Despite losing to the legendary Jansher Khan in the final, Barada had exploded onto the world squash scene and he would rise up to World No.2 1998.

Barada returned to the pyramids in 1999 as he took on Scotland’s Peter Nicol in the final of the World Championships, with the hometown hero having the hopes of 5,000 Egyptians in attendance on his shoulders.

He pushed Nicol hard in all three games but ultimately ran out of energy as he narrowly missed out on lifting the sport’s biggest trophy.

Barada bounced back from the disappointment though as he helped Egypt claim their first ever World Team Championships title just five days later.

His career was cruelly cut short though when, in 2000, he was stabbed by an unknown assailant at his home when returning home from a friend’s engagement party.

Barada resumed playing squash for a short while after recovering, but ultimately announced his retirement from the sport in 2001, aged 24.

Rhonda Thorne
Nationality: Australia
World Championship Title Wins: 1
World Championship Final Defeats: 1

Queensland-born Rhonda Thorne was one of the leading players in the early 1980s and has the distinction of winning the second ever World Championships in 1981, beating fellow Australian Vicki Cardwell in the title decider in Toronto, Canada, while she also won the Australian Open that year.

Thorne became World No.1 later that year and also held that honour in 1982, ultimately enjoying an unbroken five-year spell amongst the world’s top five between 1979-1984.

She reached a second World Championship final in 1983, again facing Cardwell in the final, but this time her compatriot got her revenge to deny Thorne a second Worlds crown.

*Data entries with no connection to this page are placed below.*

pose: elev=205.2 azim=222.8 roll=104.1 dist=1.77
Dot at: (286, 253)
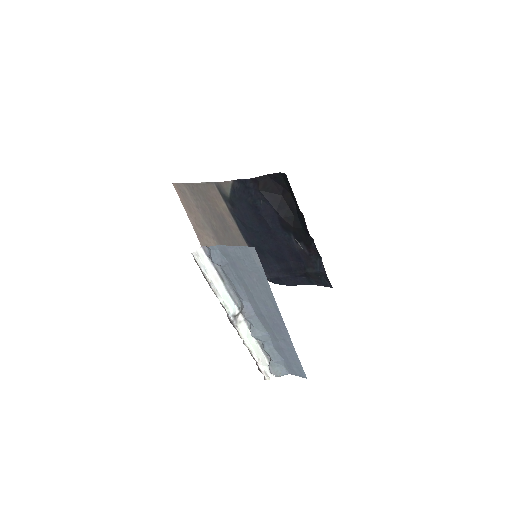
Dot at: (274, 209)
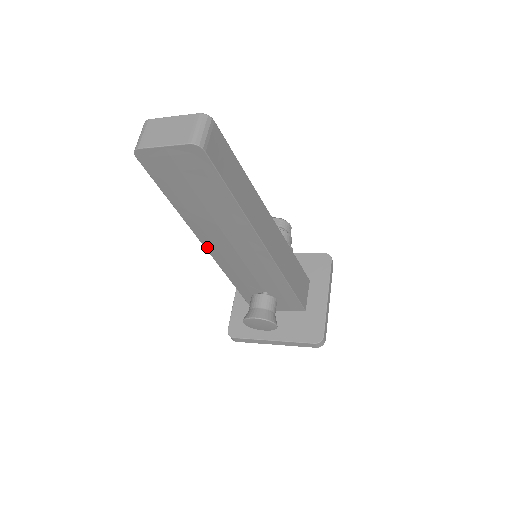
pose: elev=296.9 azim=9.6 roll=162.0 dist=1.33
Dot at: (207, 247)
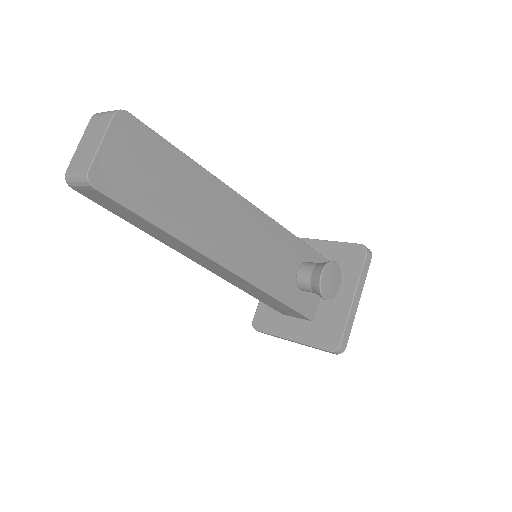
Dot at: (226, 265)
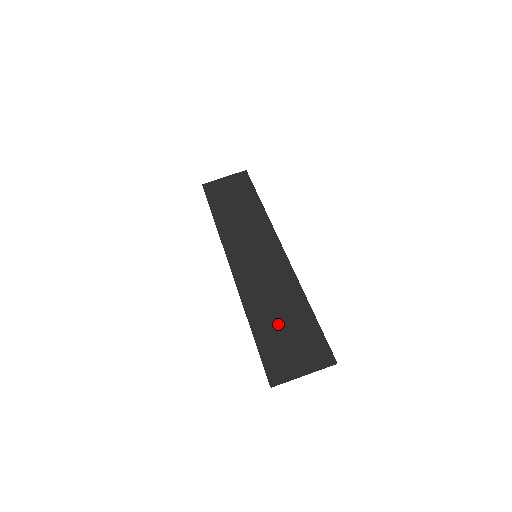
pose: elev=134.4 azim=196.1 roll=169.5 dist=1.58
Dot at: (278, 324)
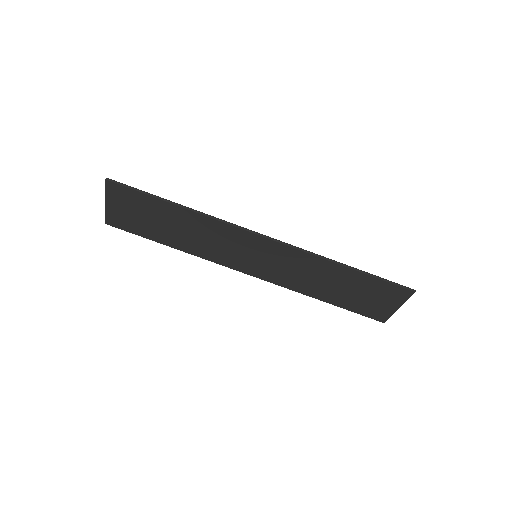
Dot at: (343, 292)
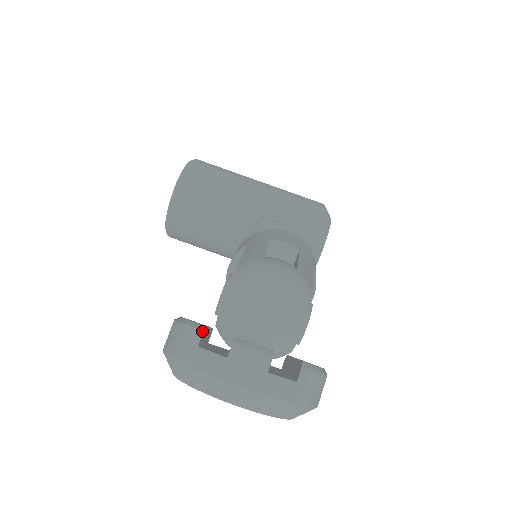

Thorne teamed up with Cardwell in the 1981 World Team Squash Championships, where she captained Australia to a first place finish, while she led her country to a successful title defence two years later.

Thorne retired in 1985 but her feats were recognised when she was given the Queensland Sportswomen of the Year Award and she has also been inducted into the Squash Australia Hall of Fame.

Lisa Opie
Nationality: English
World Championship Title Wins: 0
World Championship Final Defeats: 2
British Open Title Wins: 1
British Open Final Defeats: 4

Between 1962-2004, all but one British Open title was won by either an Australian or a New Zealander but Guernsey-born Lisa Opie was able to put an end to 29 successive years of antipodean success when she captured the famous title in 1991.

Opie had threatened to lift the sport’s major titles on a number of occasions before then, twice finishing as runner-up at the World Championships and making it to four British Open finals, where each time she fell to either New Zealand’s Susan Devoy or Australia’s Vicki Cardwell.

She was also part of the England team that won the World Team Championships on four successive occasions between 1985-1990, which is the country’s greatest ever period of success at the championships.

Opie spent a number of years as England’s No.1 player and also spent two months at World No.1 in 1988, while she defeated compatriot Sue Wright three years later to become the first British woman to win the British Open for 30 years.

Opie announced her retirement from professional squash in 1995 and was awarded an MBE for services to squash in the New Year’s Honours List.